Could you use an extra $50 or $100 next week? If you get motivated there’s a big chance you can slash your family’s food bill by $50 a week without sacrificing health and nutrition. And that will be tax-free cash you have in your hand … not money that requires more overtime or a garage sale before you can get your hands on it.
Notice I said “food” bill, not grocery tab. Unless you’re keeping careful track of your spending, you might not know just how much is being sucked out for restaurants, fast food, school and business lunches, coffee shops and on and on.
There’s not one single way to reduce food costs significantly and consistently. It has to be a combination of strategies: buy right, eat out less and cook at home more.
Coupons. These days shopping with coupons requires more than clipping them from the Sunday paper. You can still do that but you need to know how to grab digital coupons, too. Even with the explosion of ways to add coupons to your grocery dollars, lots of people don’t do it because it’s just not their thing. Or they don’t have the right information or know-how. Two great resources to get you up to speed: 5DollarDinners.com and TheGroceryGame.com.
Shop Aldi. Aldi is an international, limited assortment discount retailer, specializing in private label (store brand), high quality products.
Aldi prices are so low it’s like having a double coupon on everything. I find the quality of Aldi products to be extraordinary. Instead of managing 38,000 different items, which is the average number in a typical supermarket, Aldi has just 1,300 including produce and frozen meat, 90 percent of which are Aldi private label. Still, you should be able to buy at least 80 percent of your weekly grocery needs at Aldi.
There are thousands of Aldi stores throughout the world, 1,300 are in the U.S. with 80 new stores opening every year.
Think seasonal. We know that fresh fruits and vegetables are necessary for a healthy diet–five servings a day for optimal health. Pound for pound, fresh produce can be much cheaper than fast food, chips, cookies, candy, soda pop or pre-packaged, pre-processed convenience items. There is a catch though. You have to buy what’s in season. How do you know? Look around the produce department. If it’s $4.99 a pound, chances are good that it’s not in season. When apples are 2 lbs. for $.99, bananas $.49 a pound and red-flame seedless grapes $1.77 a pound, you know they’re in season.
There are always bargains in the produce department. Adjust your tastes and expectations to fit them.

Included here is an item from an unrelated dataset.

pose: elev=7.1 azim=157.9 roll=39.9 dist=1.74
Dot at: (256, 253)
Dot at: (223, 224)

Know your prices. Devise some kind of system that will let you become intimately familiar with the shelf price and sale price of food items you buy on a regular basis. It might be a small notebook you carry, a spreadsheet you maintain in your computer or app on your smartphone. Marketing campaigns take advantage of the ignorance of the buying public. You need to be smart enough to know a real deal when you see it and also detect a counterfeit. It’s difficult to find the humor in a sign that announces “Two for $2” unless you know the regular price is $.89 each.
Set limits. Based on what you learn from knowing your prices, determine the per unit price above which you will not spend. For instance, I’ve learned I don’t have to spend more than $2 for a box of cereal. It’s not always available at that price–but when it is, I stock up to last until the next time.
My personal limit for boneless skinless chicken breasts is $2.79 a pound. Sometimes I get it for less, but won’t pay more; $1.50 for 16 oz. salad dressing and so on. For the record, I typically count on coupons paired with sale prices to get these prices. However, really great sales alone can net really low prices, too.
Control portions. Dr. Dean Edell of radio fame and the author of Eat, Drink and Be Merry says the healthiest diet is not one that is low-fat or high-carb. The healthiest way to eat is to eat less–small amounts of a large variety of foods. It’s hard work for our bodies to digest and convert food. Dr. Edell maintains that we wear our bodies out prematurely when we over eat. You can learn what constitutes a “portion” on the package label. A single portion of breakfast cereal is 4 ounces.
Tomorrow morning measure out 1/2 cup. Get prepared for that single serving to look a little puny. Chances are great that you’ve been having seconds and thirds. Hint: Rather than serving dinner family style (passing the food around the table), try restaurant style where the food is “plated” in the kitchen. Now the cook controls portion sizes–a great first step to reversing over consumption.
Get creative. If you set your mind to it you will be amazed how many ways you can prepare rice or how you can stretch a pound of ground beef to feed a group. Use up the items in your refrigerator before dipping into your stockpile or buying a new supply.